Da mesma forma, sabemos que os ucranianos não são perfeitos, nem os encaramos, aliás, à maneira dos nacionalistas, como uma entidade colectiva, mas como um conjunto de indivíduos diversos com comportamentos diferentes, entre os quais haverá, como entre os portugueses, minorias extremistas de direita e até neonazis. Na Rússia estes até estão no poder, veja lá! Já grandes incongruências, até onde posso saber, não tenho encontrado em Zelensky, que admiro, também por estar a arriscar a vida, ao travar com a maioria dos seus concidadãos uma corajosa luta de resistência.
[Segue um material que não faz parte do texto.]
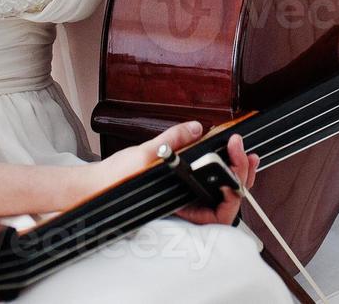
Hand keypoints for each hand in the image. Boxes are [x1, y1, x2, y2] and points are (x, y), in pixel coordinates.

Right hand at [87, 121, 258, 226]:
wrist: (95, 188)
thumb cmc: (115, 184)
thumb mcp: (145, 156)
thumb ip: (172, 140)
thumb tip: (195, 128)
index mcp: (183, 210)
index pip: (223, 208)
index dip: (236, 182)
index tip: (237, 157)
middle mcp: (188, 209)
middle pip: (228, 199)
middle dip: (241, 173)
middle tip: (244, 149)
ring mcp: (187, 201)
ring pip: (220, 192)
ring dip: (234, 172)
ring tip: (240, 150)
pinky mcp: (182, 192)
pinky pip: (207, 184)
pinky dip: (219, 170)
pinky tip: (224, 155)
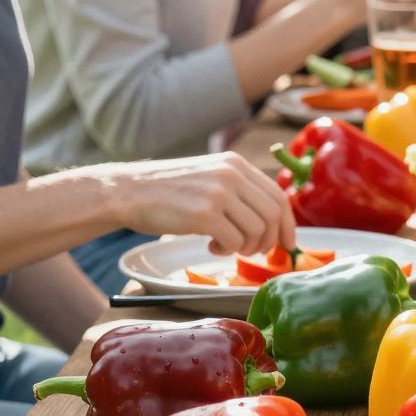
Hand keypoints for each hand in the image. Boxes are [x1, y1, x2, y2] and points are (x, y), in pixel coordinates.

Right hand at [109, 152, 297, 256]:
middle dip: (269, 241)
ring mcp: (218, 193)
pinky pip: (234, 242)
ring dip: (245, 247)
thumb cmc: (167, 190)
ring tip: (225, 245)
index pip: (278, 195)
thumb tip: (271, 218)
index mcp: (236, 164)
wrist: (128, 191)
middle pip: (273, 215)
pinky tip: (211, 246)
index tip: (287, 242)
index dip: (288, 223)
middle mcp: (231, 175)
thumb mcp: (209, 176)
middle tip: (253, 251)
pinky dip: (227, 250)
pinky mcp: (204, 214)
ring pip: (257, 231)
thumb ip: (238, 189)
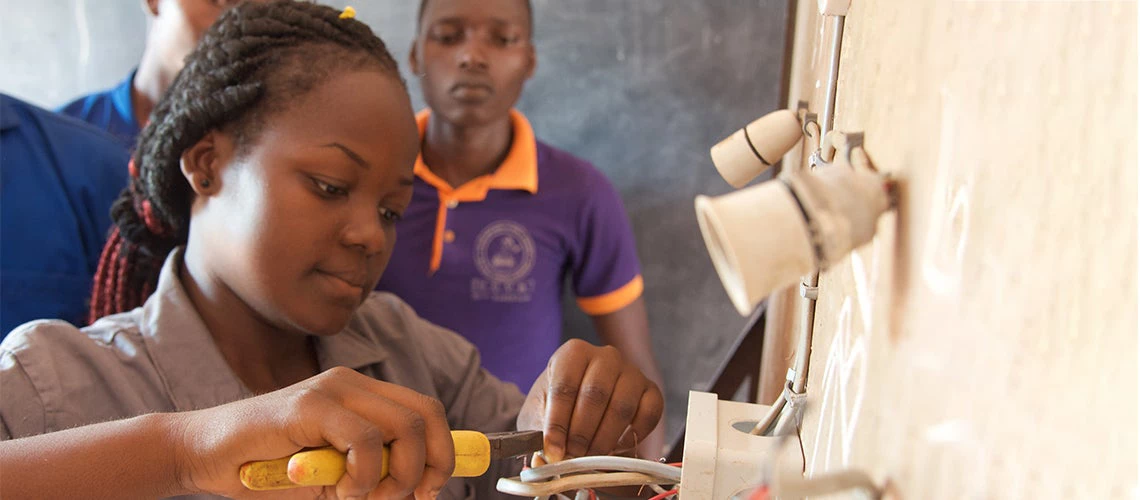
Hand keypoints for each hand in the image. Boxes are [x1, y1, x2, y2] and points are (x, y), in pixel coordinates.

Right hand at [172, 367, 453, 498]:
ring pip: (404, 427)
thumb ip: (370, 471)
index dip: (442, 451)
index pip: (425, 411)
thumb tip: (420, 484)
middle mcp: (351, 383)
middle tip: (401, 498)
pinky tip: (337, 491)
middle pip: (426, 415)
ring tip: (359, 497)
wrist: (202, 457)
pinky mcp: (309, 405)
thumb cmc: (265, 470)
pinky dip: (362, 478)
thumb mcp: (331, 475)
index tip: (429, 489)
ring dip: (395, 477)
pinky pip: (364, 441)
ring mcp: (331, 389)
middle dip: (430, 466)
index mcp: (360, 395)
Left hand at [518, 339, 664, 461]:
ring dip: (605, 438)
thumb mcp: (539, 415)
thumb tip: (546, 459)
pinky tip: (617, 447)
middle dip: (581, 433)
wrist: (580, 403)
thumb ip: (539, 434)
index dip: (557, 422)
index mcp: (573, 353)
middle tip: (573, 456)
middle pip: (595, 395)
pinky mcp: (651, 390)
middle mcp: (605, 356)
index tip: (553, 450)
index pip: (564, 386)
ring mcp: (631, 371)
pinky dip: (635, 435)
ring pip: (622, 406)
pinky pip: (650, 413)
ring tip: (591, 457)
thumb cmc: (557, 406)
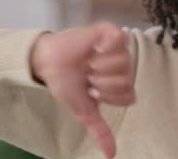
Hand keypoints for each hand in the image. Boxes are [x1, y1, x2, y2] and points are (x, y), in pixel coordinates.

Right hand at [30, 22, 134, 158]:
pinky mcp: (110, 32)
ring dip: (99, 66)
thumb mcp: (84, 110)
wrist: (48, 63)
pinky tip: (94, 49)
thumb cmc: (66, 83)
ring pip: (123, 63)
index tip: (91, 91)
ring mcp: (118, 48)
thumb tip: (112, 155)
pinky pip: (120, 40)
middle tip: (87, 75)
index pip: (129, 96)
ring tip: (87, 62)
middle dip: (101, 82)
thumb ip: (100, 130)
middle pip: (126, 80)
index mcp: (120, 83)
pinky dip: (104, 47)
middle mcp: (123, 66)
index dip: (107, 96)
E coloco-me no meu lugar, de ter a sorte de ter comida no prato, não estar a arriscar a vida a cada momento e, pelo contrário, poder escrever estas linhas, comodamente instalada e em paz.
Em vez de qualificar os ucranianos como um “povo martirizado”, assim adjectivado por C.A., como se não houvesse um agressor concreto, eu prefiro caracterizá-lo como corajoso, resistente e combatente pela soberania e democracia, numa situação difícil e alvo de agressão. Acima de tudo, e sem “ironias”, pois as tragédias as dispensam, desejo a C.A. mais empatia e internacionalismo. Quanto às suas observações – falhando o alvo – sobre por que se fez o 25 de Abril, apenas posso dizer que lutei contra a ditadura e a guerra colonial, festejo sempre a data e apoio a luta de resistência dos ucranianos contra a guerra de invasão da Rússia de Putin. Esta, no momento em que escrevo, ameaça já o sudoeste da Ucrânia, a Transnístria e outro país soberano, a Moldova.